RELATED: Baltimore Museum of Art Asks Security Guards to Host Their Own Exhibit

Danny Ferron, 51, is a film and television actor and special effects makeup artist in Delaware Water Gap, Penn., who describes himself as a “Peeps artist extraordinaire.” He says being chosen as a first-time exhibitor this year has legitimized his passion for photographing Peeps in cellphone dioramas among those who, he admits, look skeptically on his pursuit. His entry, “Peeps in a Tub,” placed them in a soap dish which he filled with bubbles made from whipped cream, or maybe shaving cream (he can’t remember which),” and two little rubber duckies with the felt napkins.”

Peep Floyd

Peep Floyd

Jon Bolton/Racine Art Museum “Peep Floyd: One More Peep in the Wall”, created by Paul and Rob Madsen and Mike Meyer

“Especially during the pandemic, it’s become my therapy,” Ferron says.

Why photography? “Because photographs don’t go soft,” he says, “and they don’t melt.”

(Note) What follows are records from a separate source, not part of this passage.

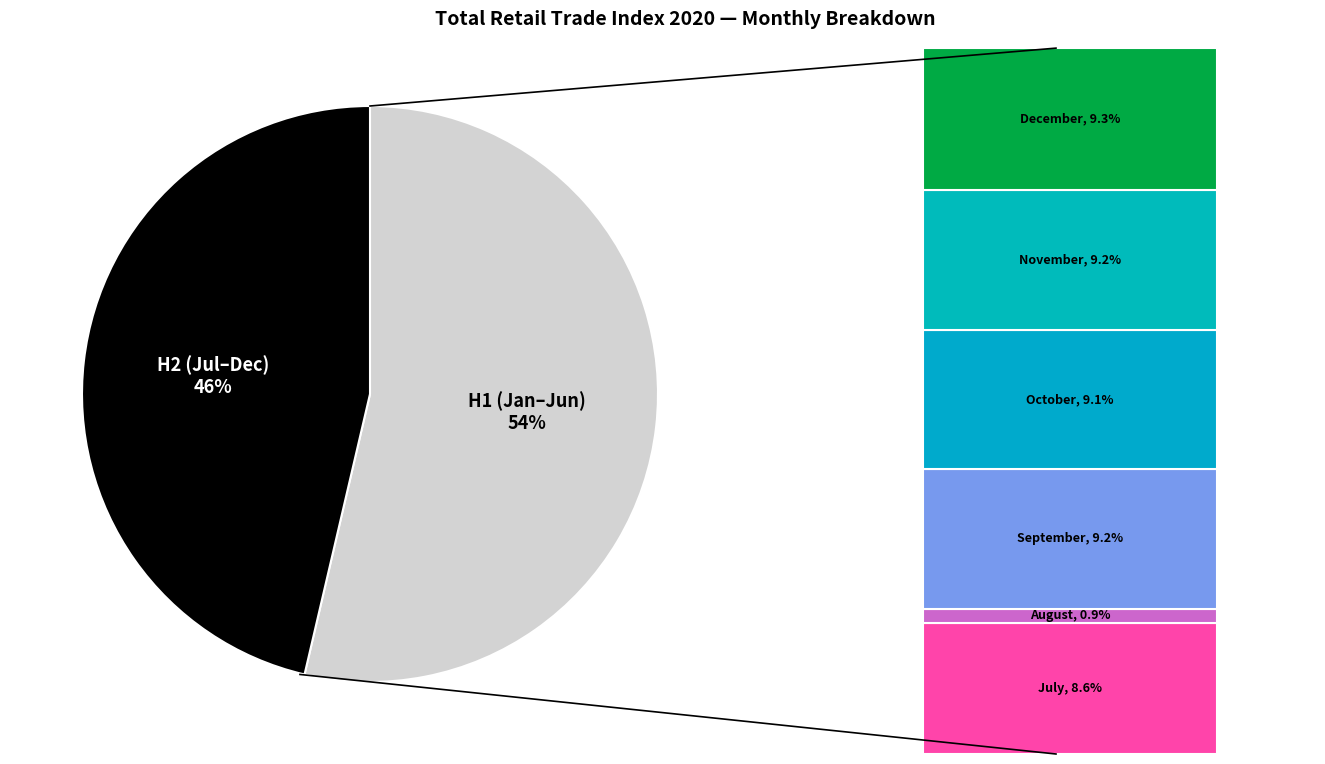

What is the smallest slice in the pie chart?

August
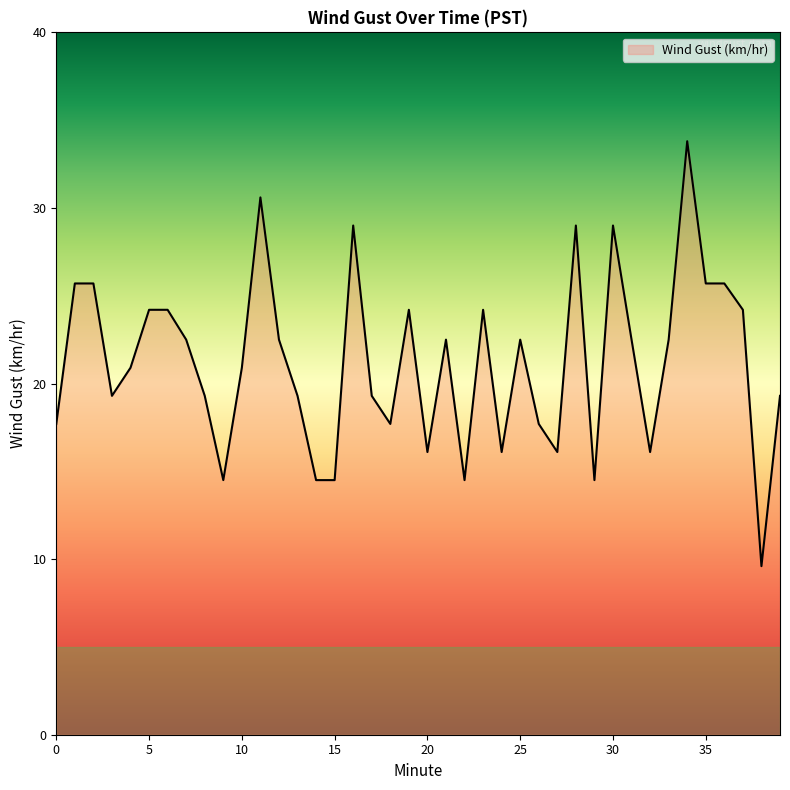

Reading left to right, what are all the values shown in this chart?

17.7	25.7	25.7	19.3	20.9	24.2	24.2	22.5	19.3	14.5	20.9	30.6	22.5	19.3	14.5	14.5	29.0	19.3	17.7	24.2	16.1	22.5	14.5	24.2	16.1	22.5	17.7	16.1	29.0	14.5	29.0	22.5	16.1	22.5	33.8	25.7	25.7	24.2	9.6	19.3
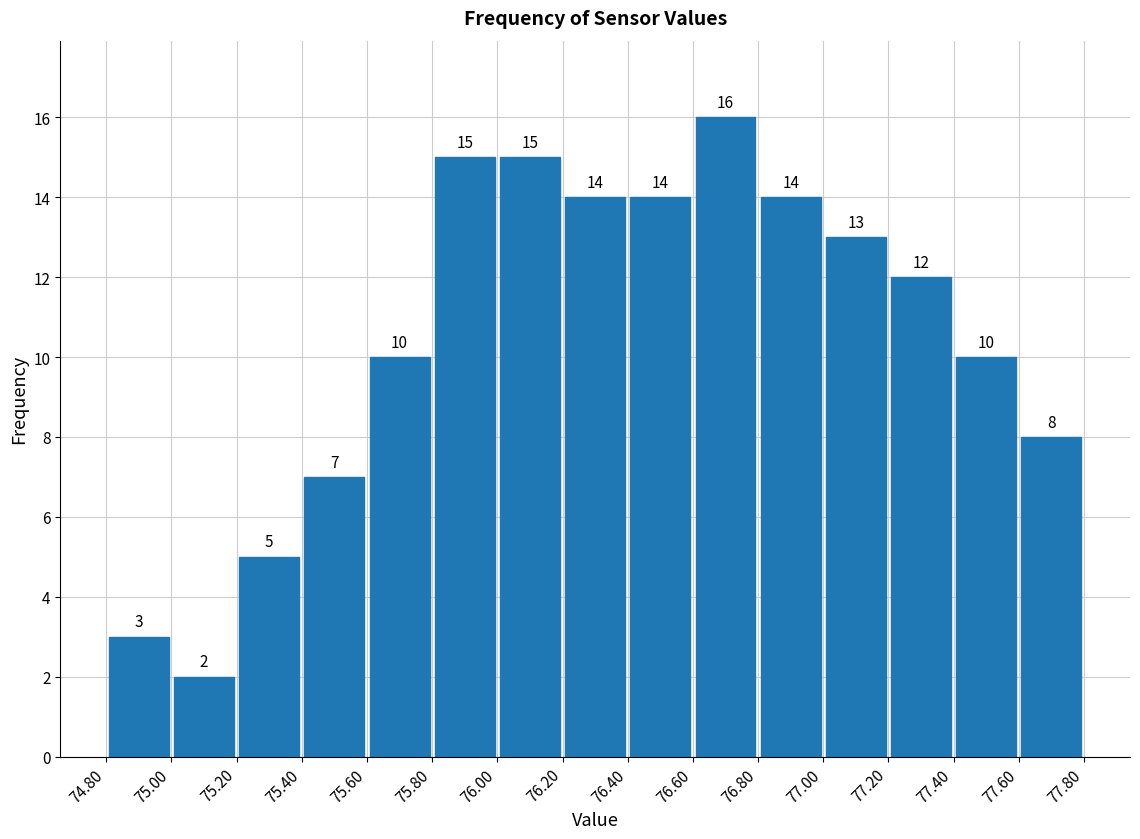

How tall is the bar that spans 75.60 to 75.80 on the x-axis?

10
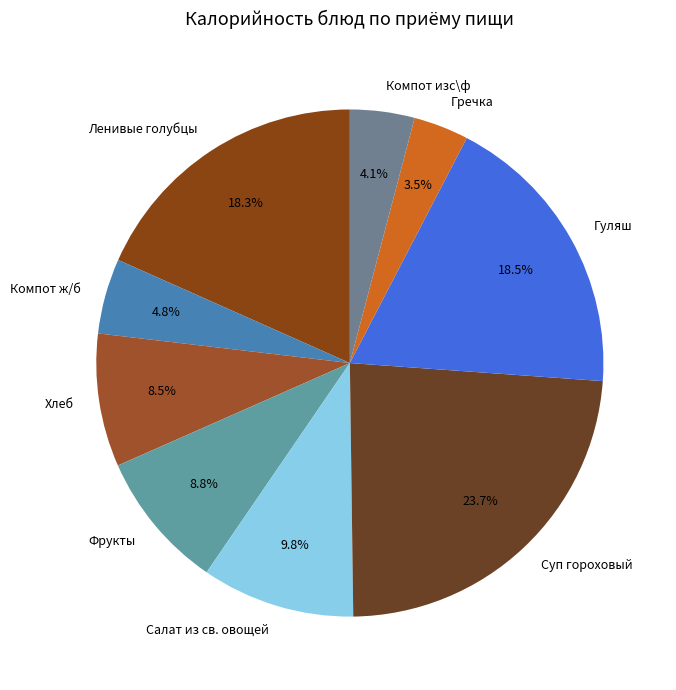

Does Гуляш represent more than half of the total?

No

Says Englander: “There are people who work with Peeps as a medium outside of the show. I didn’t know about that. It’s all a cult thing.”

Art exhibition on Peeps

Art exhibition on Peeps

Jeff Truedell “Peep Zoom Meeting”, created by Evelyn Vorwald

The call for applications goes out each fall, with submissions due March 31; about 90 percent are walk-in.

“We don’t take everything. We can’t,” says Englander.

Size Matters; one rejected piece was over 4 feet long.

Ukraine Peeps

Ukraine Peeps

Jon Bolton/Racine Art Museum “Peepidarity”, created by Rebecca McGowa

And apart from horror films, other themes emerge. In 2016, Trump portraits — “some were pro and some were dumb” — were a thing.

“It was really good,” says Englander.

Tributes to Ukraine have made an appearance this year.

“I always get asked, ‘Has this been done?'” she says. “And I say, ‘Well, it’s been done, but you’ll do it differently. “”

It’s a matter of consequence that food is banned as an element of displays – which only begs the question, what is a Peep anyway, other than a creative building element?

Englander does not eat them. Paffrath, the glass artist either.

“I’m not a huge marshmallow fan,” says Paffrath. “But I buy them every year for my kids’ Easter baskets and the kids love them.”

“I’m more of a chocolate eater than a marshmallow eater,” she adds. “But I’m not a hater.”